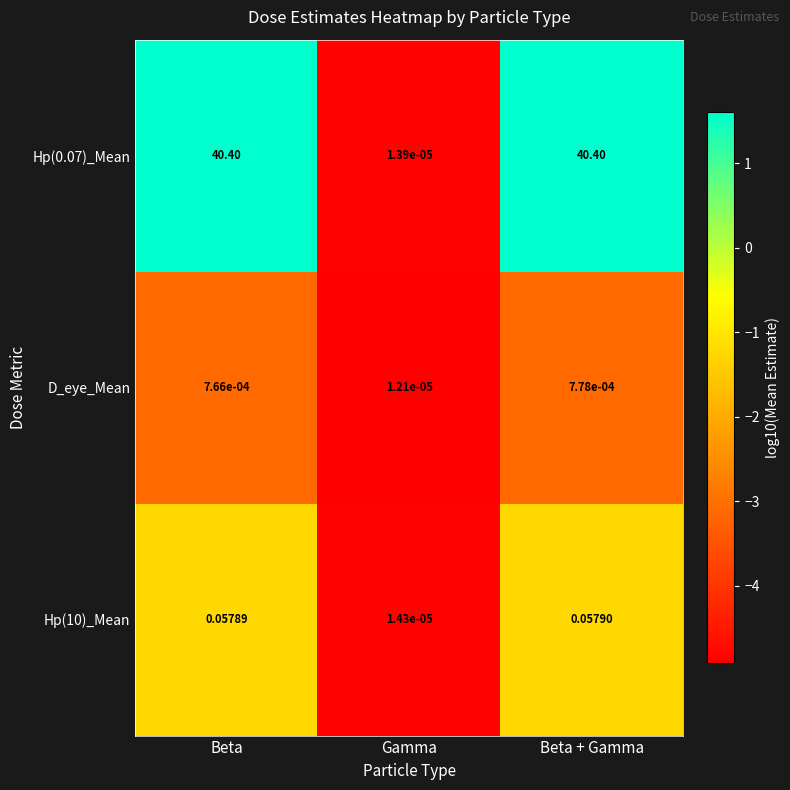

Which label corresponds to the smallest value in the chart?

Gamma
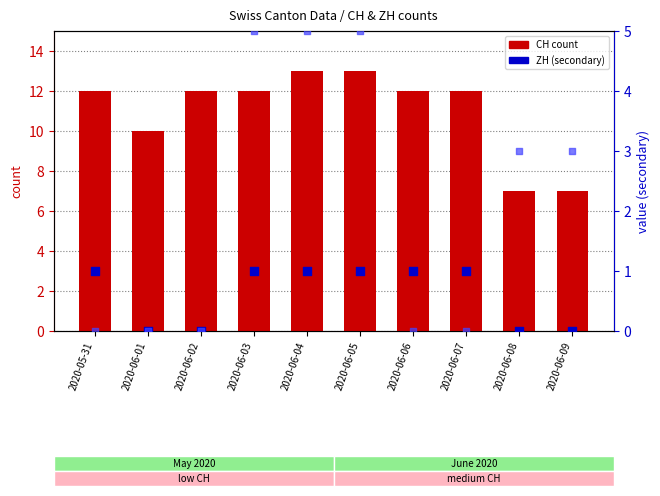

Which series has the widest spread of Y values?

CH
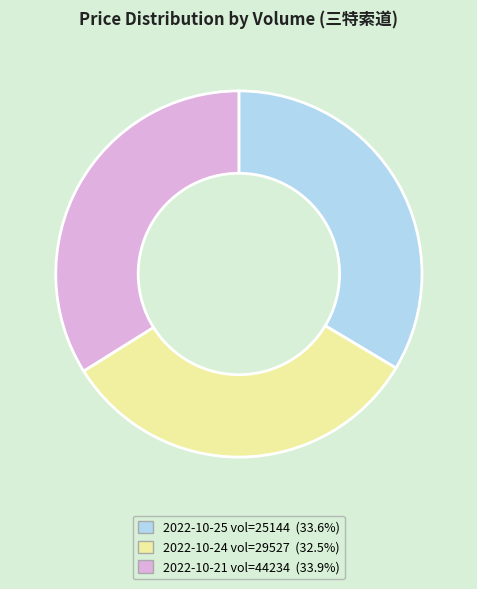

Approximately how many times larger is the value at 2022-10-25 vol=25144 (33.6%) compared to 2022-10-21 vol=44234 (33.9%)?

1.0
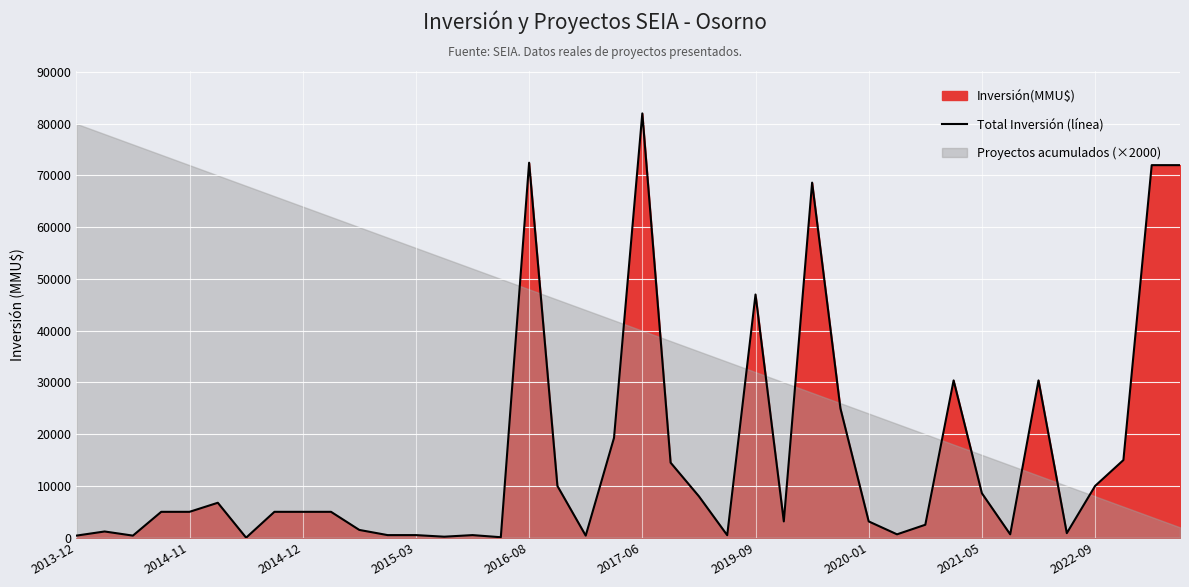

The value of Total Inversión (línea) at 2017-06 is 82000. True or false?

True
★ ★ ★ ★
» Instruction
Return every item above line for line, without the pictures.

» Your solution
Which label corresponds to the smallest value in the chart?

Gamma

Which series has the widest spread of Y values?

CH

Approximately how many times larger is the value at 2022-10-25 vol=25144 (33.6%) compared to 2022-10-21 vol=44234 (33.9%)?

1.0

The value of Total Inversión (línea) at 2017-06 is 82000. True or false?

True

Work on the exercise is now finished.